とはいえ、このまま手をこまねいているわけにはいかない。
気持ちを切り換えてなのはは隊員たちへと振り返る。
「みんな、さっきの人たちが転落した先が今回の目的地である聖遺物の居場所なの。そこで私たちはこのままこの穴を使って目的地までストレートに行きます。そして転落した二人の救助と聖遺物の回収を同時進行で行います」
『了解!!』
「まずは降下。状況を確認後、二手に別れて救助と回収。それじゃあ行くよ!」
先頭として両足に小さな桜色の魔力翼を展開したなのはが穴の中へ飛び込むと、次いでスバルがインラインスケート型インテリジェントデバイス、マッハキャリバーからウイングロードと呼ばれる足場となる道を穴へと繋ぎ、ティアナと共に螺旋状に展開したその上を駆け降りる。
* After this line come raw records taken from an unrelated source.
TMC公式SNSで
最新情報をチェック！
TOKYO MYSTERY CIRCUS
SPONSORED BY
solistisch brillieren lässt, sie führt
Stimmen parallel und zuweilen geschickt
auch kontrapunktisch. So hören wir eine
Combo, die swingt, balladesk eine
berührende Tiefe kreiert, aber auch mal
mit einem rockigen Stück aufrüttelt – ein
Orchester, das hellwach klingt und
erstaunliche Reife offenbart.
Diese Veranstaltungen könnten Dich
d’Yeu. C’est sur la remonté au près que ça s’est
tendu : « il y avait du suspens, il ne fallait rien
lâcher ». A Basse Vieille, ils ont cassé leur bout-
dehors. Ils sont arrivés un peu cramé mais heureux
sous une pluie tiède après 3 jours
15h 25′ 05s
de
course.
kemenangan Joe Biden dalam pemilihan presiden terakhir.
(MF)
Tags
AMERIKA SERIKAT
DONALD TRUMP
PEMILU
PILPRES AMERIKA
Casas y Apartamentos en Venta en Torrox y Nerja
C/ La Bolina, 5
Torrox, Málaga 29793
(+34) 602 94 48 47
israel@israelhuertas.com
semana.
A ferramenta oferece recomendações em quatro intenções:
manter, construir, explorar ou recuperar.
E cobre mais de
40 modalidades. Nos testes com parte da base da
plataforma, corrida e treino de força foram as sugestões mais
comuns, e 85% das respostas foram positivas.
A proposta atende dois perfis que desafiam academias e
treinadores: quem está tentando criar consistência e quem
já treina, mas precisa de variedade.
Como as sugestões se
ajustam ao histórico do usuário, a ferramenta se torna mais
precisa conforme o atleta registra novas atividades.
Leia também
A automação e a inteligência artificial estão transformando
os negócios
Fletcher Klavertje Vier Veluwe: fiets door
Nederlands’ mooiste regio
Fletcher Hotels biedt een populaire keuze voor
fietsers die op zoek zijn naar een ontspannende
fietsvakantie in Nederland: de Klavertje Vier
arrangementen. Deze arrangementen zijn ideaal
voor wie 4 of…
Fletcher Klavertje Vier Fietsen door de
エリオは体力の低いキャロをお姫様抱っこするとウイングロードに乗り、スバル達の後を追った。
《10 meters of rest》
「魔力濃度も濃くなってきてる……みんな、気をつけて」
『はい!』
レイジングハートからの通達と共に肌で魔力の濃さを感じる。
はっきり言って異常だ。なのは自身が経験した中でもこれは『闇の書』に匹敵……いや、並ぶ程だ。
一体、何が眠っているのか。
何より気がかりなのは落ちてしまった二人だ。
迅速に救助しなければ命に関わる。
(間に合わせてみせる──!)
不安と焦燥、そして決意を胸に、彼女は降下する速度を上げた。
「いっつつ……あぁ、ちくしょう」
どうやら少し気を失っていたらしい。痛む頭に触れながら瞼を開ける。
あの光景はまだ脳裏に流れているが、無理矢理無視して状況を確認する。
上を向けば薄暗くてよく見えないが何人かの人間が降りてくるのがぼんやり見えた。
「そこそこ深いとこまで落ちたか」
足にのし掛かった瓦礫を退かして立ち上がって埃を払い、少し深く息を吸おうとして……むせた。
「ゲホッ、ゴホッ!……なんだこの濃さ」
周囲をよく見れば、粒子状に視覚化するほどの魔力が漂っていた。
たまに隔離街で実験失敗した腐れサイエンティストのラボのまわりで見かけたが、ここまでのモノは初めてだ。
息苦しいような、それでいて落ち着くような。
不意に、風の流れる音が聞こえた。
「ちっ」
ガゴンッ!!
咄嗟に銀鎖を巻いた左腕で飛来したレールを弾き飛ばす。
飛来した方向を向くと、やはりあの禿げ頭が居た。
「クレン……フォールティアぁぁぁ……」
「野郎に、ラブコールされたかないね……ッ」
止まない頭痛にしつこいオッサン。
最悪の組み合わせじゃないか……取る依頼間違えただろ、これ。